Küçüğüm benim, tam bir iletişim uzmanı. Bayılıyorum onun bu özelliğine.Dostlukları, arkadaşlıkları o kadar sağlıklı, seviyeli ve kalıcı ki.. Çok farklı, çok çeşitli gurupları biraraya getirip onları kaynaştırması ayrı bir beceri ustalığı. Anaokulu arkadaşları, ilkokul arkadaşları, Anadolu Lisesi, Fen Lisesi arkadaşları ve BÜ'den arkadaşları onun için çok önemli. Hiç birini ihmal etmiyor, bir şekilde iletişimi koparmamaya çalışıyor.Şimdi iş yerindeki arkadaşlarını da yemekli toplantılarda biraraya getiriyor. Bu konuda babasına çekmiş. Ayıptır söylemesi ben biraz asosyalimdir de! Zorunluluk olmasa evden çıkasım gelmiyor.

Dalgıçlık, Yelkencilik işlerinden vazgeçmiş gibi görünüyor şimdilik...

O bir yaz çocuğu, tatil çocuğu, yazlık çocuğu, girdiği her toplumun aranan, beğenilen, sevilen çocuğu... Ama ne yazık ki bu yıl tatilinin bir kısmını görevli gittiği Şikaga gezisini bir hafta uzatarak harcadı. Geri kalanı da parça parça vereceklermiş. Olacak iş mi? Verin çocuğumun hak ettiği izni, toptan verin ki tatilini yapabilsin. İki gün, iki gün verilen aralıklı zamanlardaki tatilin tadı mı çıkarmış! Çok kızıyorum çoook, beni oraya getirmeyin!( Bu son cümle şaka tabi ki ve kızım yetişkin bir insan...)

Onu çok seviyorum. Eskiden olduğu gibi sohbet etmek istiyorum. Her şeyi benimle de babasıyla da açık açık konuşuyordu. Bazen takılıyordum ona. Her şey de anne-babaya anlatılmaz diye... Ahh şimdi nerde o günler!.. Ben aramasam arayacağı da yok! Arıyorum, kısa kısa konuşup kapatıyoruz. Bu bana az geliyor, yetmiyor, anlatsın istiyorum, yine uzun uzun anlatsın...

────────────────

Yazılı alıştırma 1: Girdilerde "Completing accessible alt text. Subject identified as a clock;" ifadesini içeren satırdan girdilerin sonuna kadar olan satırları, "photo" yerine "image" koyarak ve geri kalan her şeyi aynen bırakarak yeniden yazın.

Mevcut veriler:
────────────────

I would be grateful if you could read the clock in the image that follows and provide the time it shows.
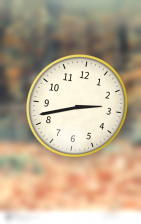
2:42
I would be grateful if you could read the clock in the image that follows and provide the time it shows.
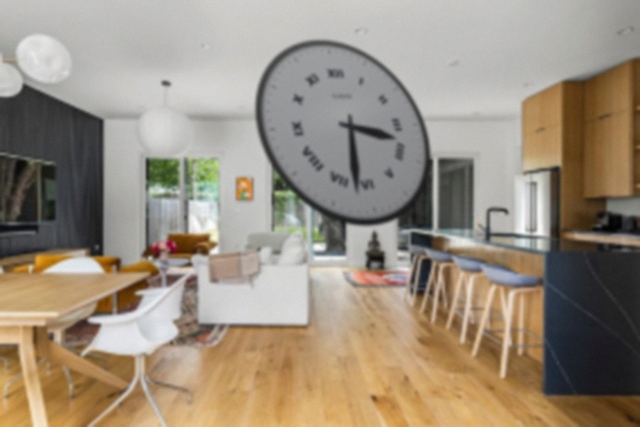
3:32
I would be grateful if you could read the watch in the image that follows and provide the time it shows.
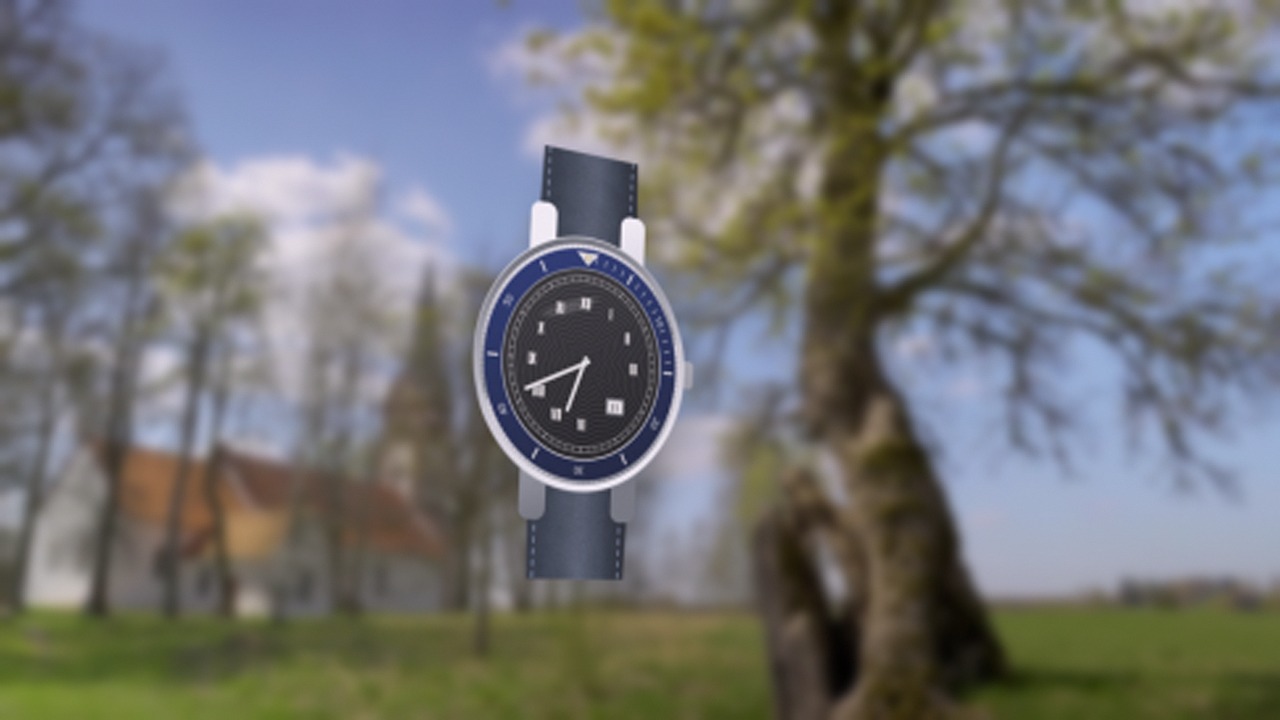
6:41
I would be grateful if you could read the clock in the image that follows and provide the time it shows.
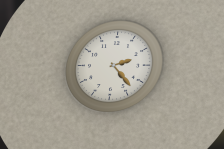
2:23
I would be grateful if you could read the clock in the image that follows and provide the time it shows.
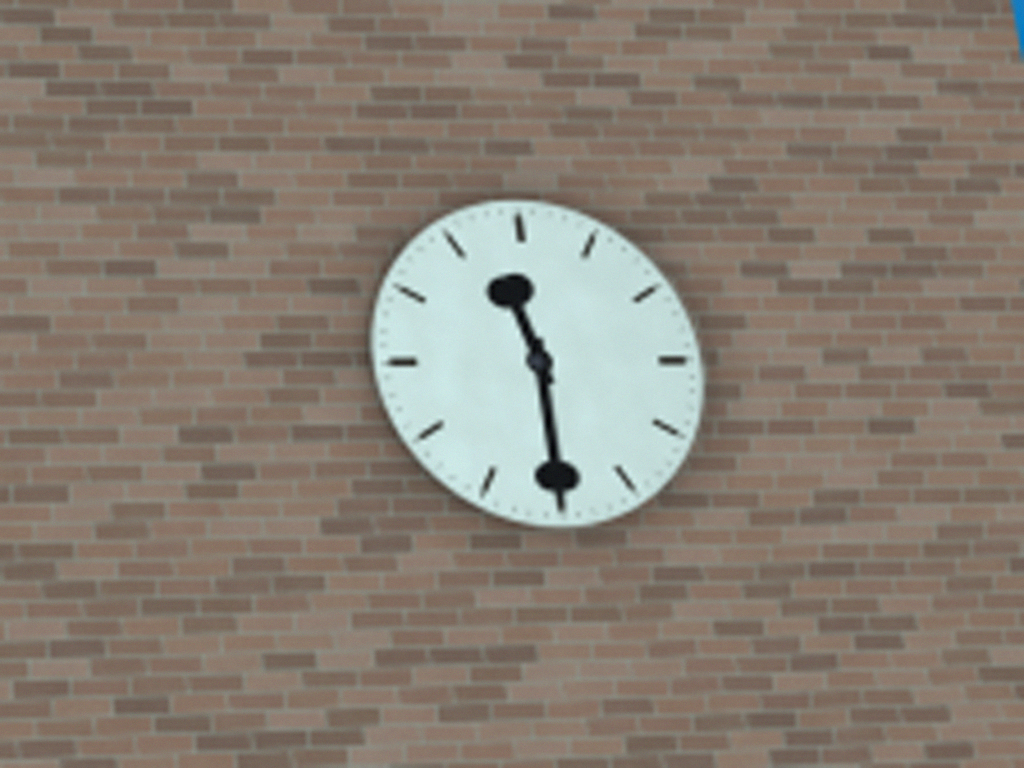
11:30
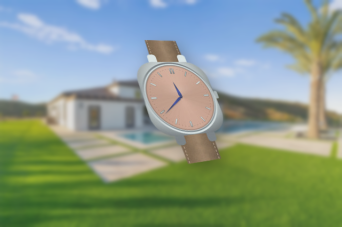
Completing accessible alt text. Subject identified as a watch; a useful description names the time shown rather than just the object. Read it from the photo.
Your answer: 11:39
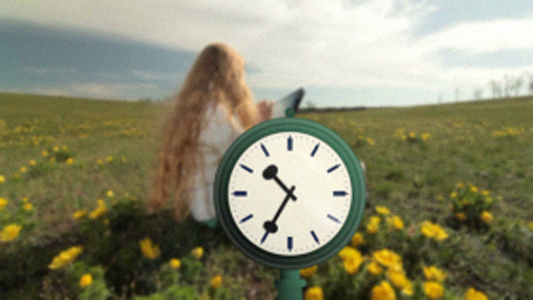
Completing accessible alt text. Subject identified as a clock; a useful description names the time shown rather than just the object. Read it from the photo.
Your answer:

────────────────

Yazılı alıştırma 2: Bir kızı ve onun arkadaşlıklarını anlatan yazıyı kaldığı yerden devam ettirin.

Sonuç 1:
Completing accessible alt text. Subject identified as a clock; a useful description names the time shown rather than just the object. Read it from the image.
Your answer:

Sonuç 2:
Hadi, durma ara, KONUŞ BENİMLE...

28 Haziran 2008 Cumartesi

BOĞAZİÇİ ÜNİVERSİTESİ MEZUNİYET TÖRENİ



Merhabalar,

Oldukça yoğun günler geçiriyoruz şu sıralar, bloğumu ihmal ettim. Çok konu birikti, zamanım kısa...

En önemlisi kızımın mezuniyet töreniyle ilgili olanlar...

Bogaziçi Üniversitesi neredeyse, abartma sayılmazsa, kırk gün kırk gece etkinlik düzenlemiş yeni mezunlarına...

Biz veliler iki diploma törenine katıldık. Birincisi tüm mezunlar için düzenlenen tören. Üniversitenin Uçaksavar Spor Tesislerinde yapıldı ve davetli sayısında sınırlama olmasına karşın dopdoluydu... İkinci tören 27 Haziran gününe yayılmış. Her bölüm farklı saatte, biri bitince diğeri başlıyor. Düzenleyicileri kutlamak gerekiyor. Her şey hiç aksamadan sürüp gitti.

Makina Mühendisliğininki saat 12.10'da başladı. Anlatılmaz güzel duygular yaşadım. Küçük tatlı cadım salona girerken, diplomasını alırken gözyaşlarımı tutamadım artık. Herkesin yaşamasını dileyeceğim güzel duygular yaşadık... Ardından Güney Kampüsünde çocuklarımızla birlikte mini bir partiye katıldık. Pastalarımızı yedik, içeceklerimizi içtik. Ve doğal olarak saatlerce süren resim faslı...


Şu anda gece yarısını çoktan geçti. Minik kızım sayısını unuttuğum kutlama partisinde... Onun dönmesini bekliyorum. Son olarak da 28 Haziran Pazar akşamı Mezuniyet Balosu var...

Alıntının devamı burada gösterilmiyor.